PASSAGE
Sandy Ryza [00:09:56]:
Yeah. I mean, first first of all, that sounds like a challenging, perhaps fun job you have ahead of you. Second of all, I'm kinda surprised it's taken this long, given how long ago it sparked moved away from. 3rd of all, yeah, I mean, you know, it really depends on what's driving your commitment behind the original project. Right? In my case, it was this kind of proof of concept, for Spark and time series data. I think it it outlived, outlived its utility, but a lot of people depend on Spark ML. Right?

Ben Wilson [00:10:38]:
There's a few. You know, 1 or 2 companies out there.

Sandy Ryza [00:10:41]:
That's right. That's right. That's sounds like, sounds like archiving it is not always in the cards.

Ben Wilson [00:10:48]:
Oh, yeah. We're we're definitely not arch archiving it.

Sandy Ryza [00:10:53]:
But, but, yeah, I I do think that, in in many cases, a a change like an underlying framework is is big enough to kind of kill projects that live on top of it. Or they, you know, they can, you know, be the final straw that, like, leads the contributor to stop working on it, and the project kinda languishes into oblivion.

INFORMATION
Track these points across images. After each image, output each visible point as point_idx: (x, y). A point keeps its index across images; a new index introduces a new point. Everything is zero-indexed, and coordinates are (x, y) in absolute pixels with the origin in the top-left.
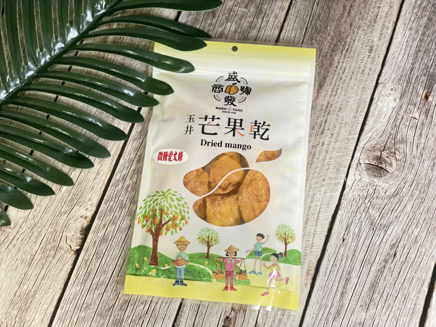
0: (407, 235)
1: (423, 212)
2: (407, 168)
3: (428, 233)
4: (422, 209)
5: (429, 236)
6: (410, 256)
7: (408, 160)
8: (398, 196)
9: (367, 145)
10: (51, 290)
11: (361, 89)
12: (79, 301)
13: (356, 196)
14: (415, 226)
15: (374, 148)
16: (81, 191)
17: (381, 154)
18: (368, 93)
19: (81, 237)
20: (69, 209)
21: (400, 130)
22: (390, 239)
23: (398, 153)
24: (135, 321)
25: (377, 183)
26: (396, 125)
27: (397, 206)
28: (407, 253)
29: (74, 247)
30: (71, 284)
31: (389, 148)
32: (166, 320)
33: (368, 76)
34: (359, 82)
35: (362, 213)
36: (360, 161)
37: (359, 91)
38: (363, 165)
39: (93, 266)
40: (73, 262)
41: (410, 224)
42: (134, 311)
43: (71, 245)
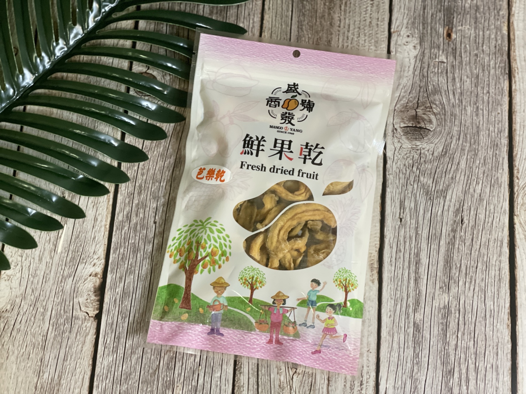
0: (470, 196)
1: (481, 165)
2: (449, 121)
3: (492, 188)
4: (478, 162)
5: (493, 189)
6: (479, 218)
7: (448, 112)
8: (447, 155)
9: (398, 106)
10: (78, 370)
11: (373, 44)
12: (116, 373)
13: (402, 167)
14: (475, 183)
15: (406, 108)
16: (81, 245)
17: (416, 112)
18: (382, 47)
19: (97, 298)
20: (72, 270)
21: (429, 79)
22: (452, 205)
23: (434, 106)
24: (189, 377)
25: (421, 146)
26: (423, 75)
27: (450, 165)
28: (475, 215)
29: (91, 312)
30: (101, 357)
31: (424, 103)
32: (224, 367)
33: (378, 27)
34: (369, 37)
35: (412, 184)
36: (396, 126)
37: (371, 47)
38: (399, 130)
39: (121, 328)
40: (95, 331)
41: (469, 181)
42: (184, 366)
43: (88, 311)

EXERCISE
Continue the Sandy Ryza and Ben Wilson transcript about maintaining projects built on Spark, beginning after its final line.

REPLY
Michael Berk [00:11:18]:
I have a question for both of you. So when you're building a new project, you have to choose your stack. Let's just stick with Python for now. How do you go about selecting libraries? Obviously, they have to be stable. Obviously, they have to do the thing you want in a relatively performant way. But what's the process of saying, hey. We'll use this versus not this. We'll build it in base Python, or we'll add a PIP dependency.

Michael Berk [00:11:44]:
How do you think about that?

Sandy Ryza [00:11:47]:
Yeah. I, you know, I wish that we had a more rigorous way of thinking about it. We definitely made some choices, in DAGSTER that we've come to regret in the future. An example of one of those choices is Pendulum. So I don't know if you're familiar with Pendulum, but it's this, Python datetime processing library. Like, the kind of analogy in in my mind is in the old Java days, there was, like, the original Java datetime APIs, which were terrible. Then this library called JOTA time came out, which is, like, third party library everyone used instead. And so pendulum is, like, kind of the JOTA time of Python.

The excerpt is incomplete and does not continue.